- [Excerpted passage]:
In Radvansky v. 1800Flowers.com, Inc., No. 1:25CV2811TWT, 2026 WL 456919 (N.D. Ga. Feb. 17, 2026), the court granted a motion to dismiss claims alleging that 1800Flowers.com violated the TCPA by sending telemarketing text messages to numbers listed on the National DNC Registry.

The key holding: No private DNC claims for text messages

The decision turns on the scope of 47 U.S.C. § 227(c)(5)—the provision that creates a private right of action for violations of the TCPA’s DNC regulations. That subsection authorizes suit by a “person who has received more than one telephone call” in violation of FCC rules.

The plaintiff alleged that the defendant violated 47 C.F.R. § 64.1200(c)(2), which prohibits telemarketing to residential numbers on the DNC Registry. The court held, however, that 47 U.S.C. § 227(c)(5) authorizes private suits only for repeated (telemarketing) “telephone calls,” and therefore claims based solely on text messages are not actionable.

TCPA and DNC after Loper Bright and McKesson

Applying Eleventh Circuit precedent, the court emphasized several points:

  • “Telephone call” does not mean “text message.”
  • Agency interpretation cannot expand a private right of action. After Loper Bright and McKesson, courts are not required to defer to FCC guidance that stretches statutory language beyond its text.

- [Questions to answer]:
• 1. According to the summary of the Radvansky ruling, which provision creates the private right of action for violations of the TCPA's DNC regulations?
• 2. Write the next part of the summary of the Radvansky ruling, picking up after its last sentence.

- [Exercise data]:
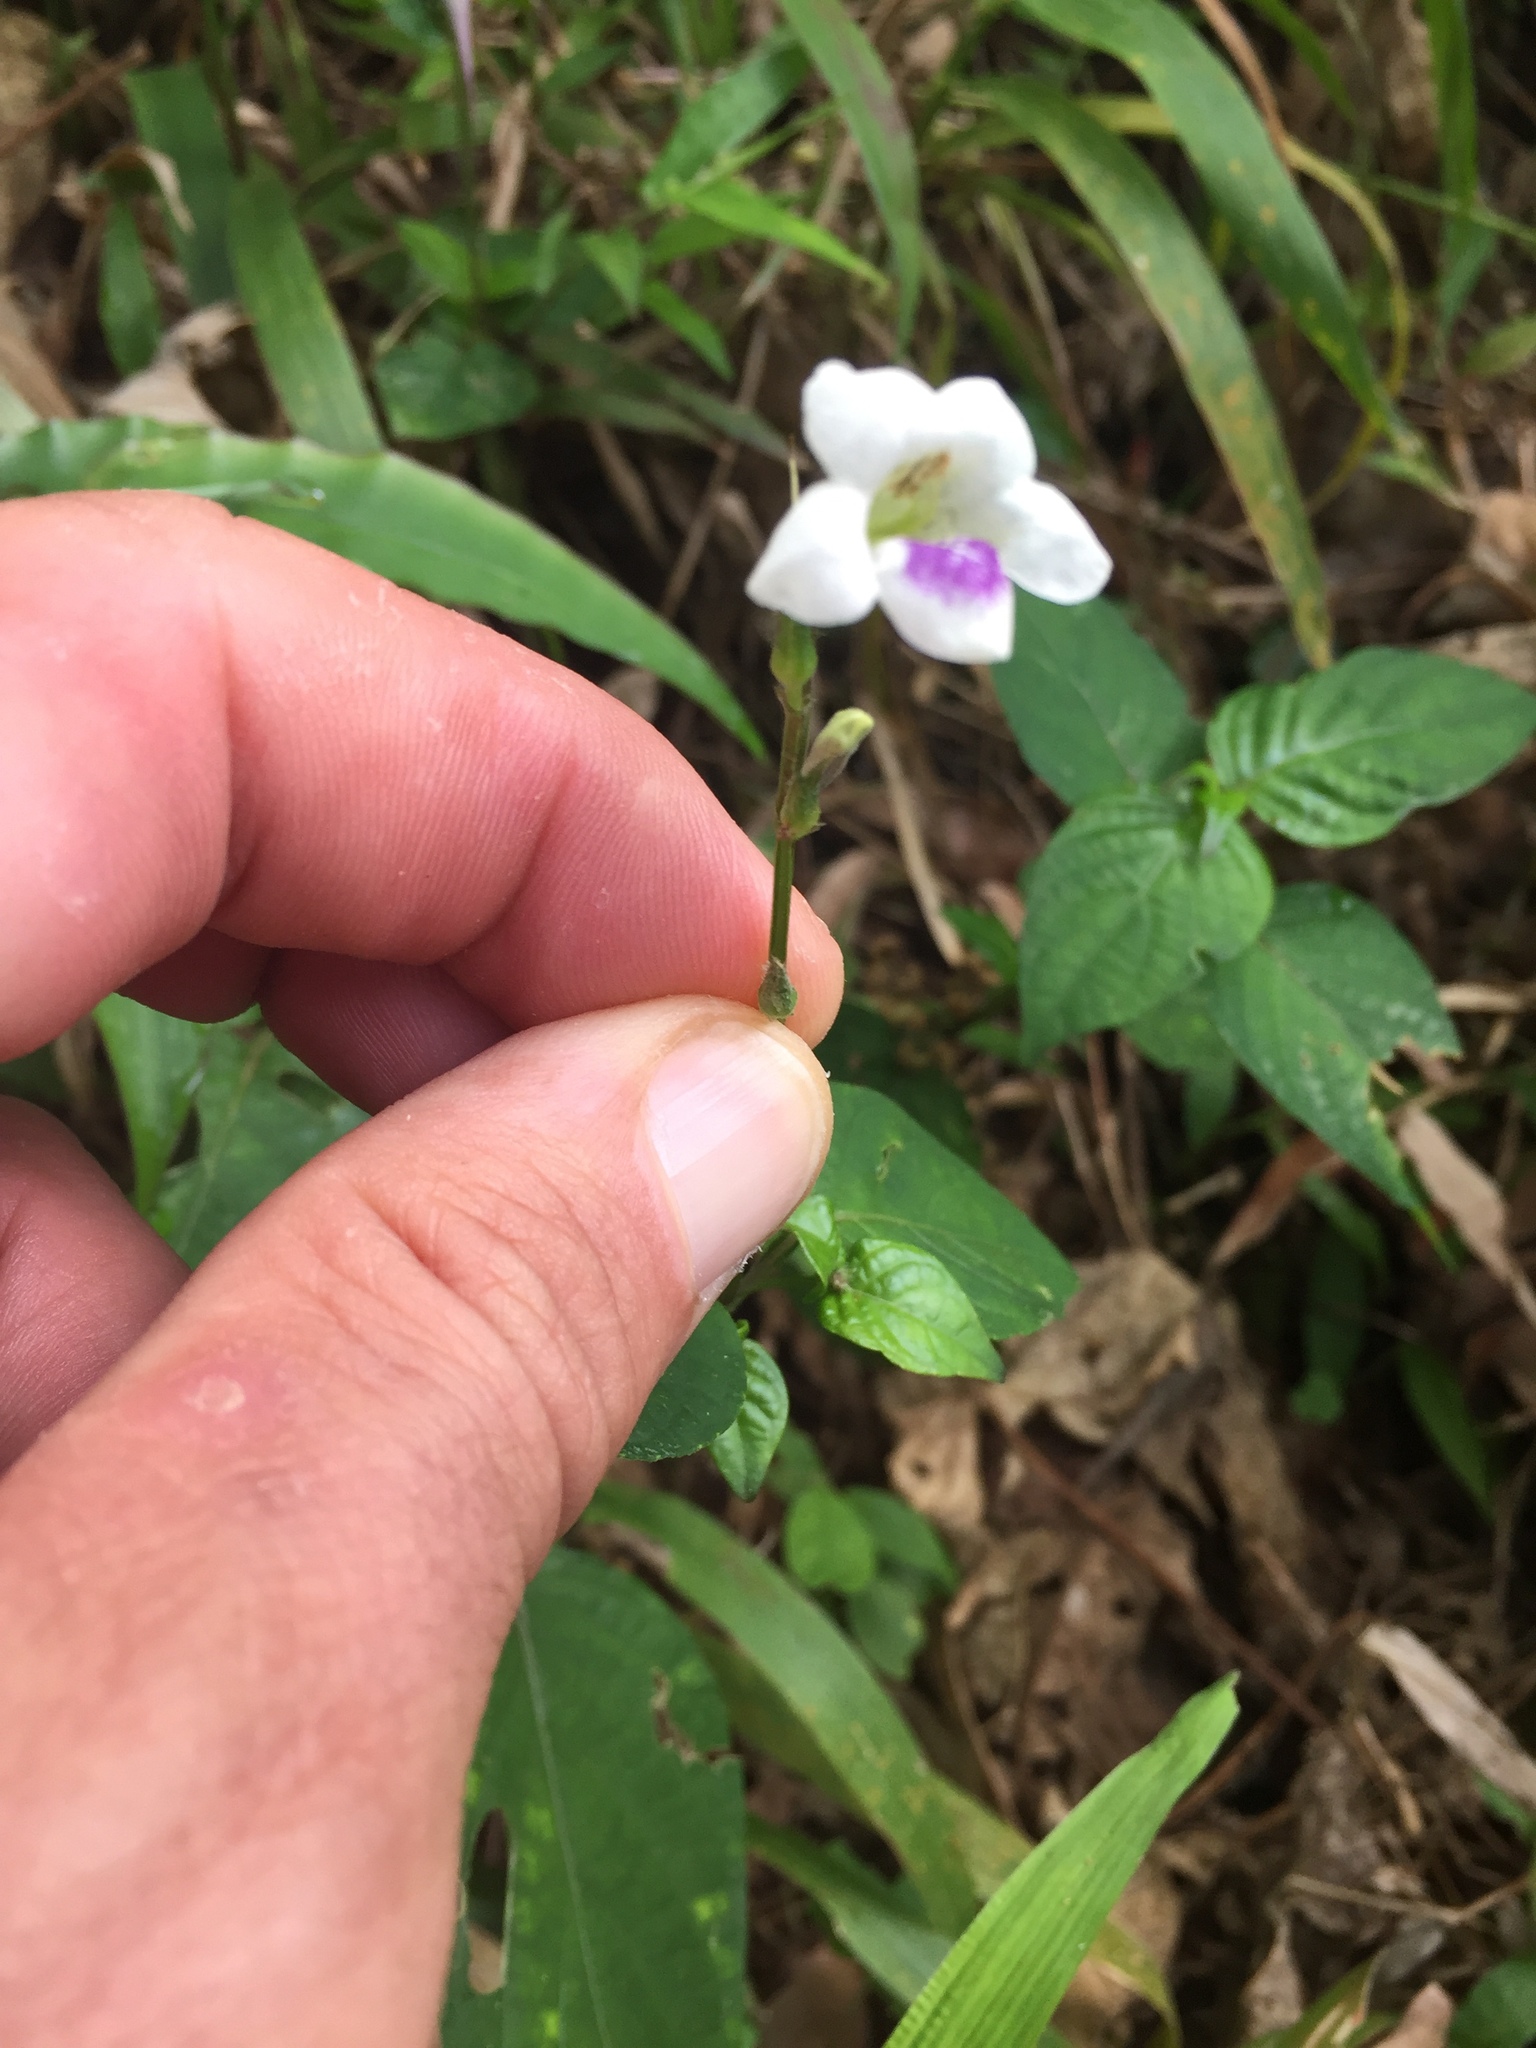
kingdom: Plantae
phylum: Tracheophyta
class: Magnoliopsida
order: Lamiales
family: Acanthaceae
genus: Asystasia
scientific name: Asystasia gangetica
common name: Chinese violet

- [Exercise responses]:
• 1. 47 U.S.C. § 227(c)(5)

• 2.
  • Structure confirms the result. The court’s view was that Sections 227(c)(1) and (c)(2) empower the FCC to regulate telemarketing practices, but § 227(c)(5) narrowly defines when private litigation is permitted.

A growing trend

1800Flowers places the Northern District of Georgia squarely within a growing group of courts holding that the TCPAs DNC private right of action does not extend to text messages. Two Florida district courts—also in the Eleventh Circuit—reached the same conclusion, emphasizing that § 227(c)(5) authorizes private suits only for repeated telephone calls,” not texts.1 And a mere five days prior to the 1-800-Flowers ruling, another judge in the Northern District of Georgia found that text messages are not calls for the purposes of § 227(c)(5).2

District courts outside the Eleventh Circuit are also increasingly divided on this issue. Two district courts in the Seventh Circuit have similarly rejected private DNC claims based on text messages, while courts in the Ninth and Fifth Circuits have continued to follow an interpretation that the term “telephone call” in § 227(c)(5) includes texts.3

For more information or TCPA inquiries, please contact the authors.

 

Authored by Mark Brennan, Jay Mills, and Jordyn Johnson.

References
  1. See Sayed v. Naturopathica Holistic Health, Inc., No. 8:25‑CV‑00847‑SDM‑CPT, 2025 WL 2997759 (M.D. Fla. Oct. 24, 2025); Davis v. CVS Pharmacy, Inc., 797 F. Supp. 3d 1270 (N.D. Fla. 2025).
  2. Radvansky v. Kendo Holdings, Inc., No. 3:23‑cv‑00214‑LLM (N.D. Ga. Feb. 12, 2026).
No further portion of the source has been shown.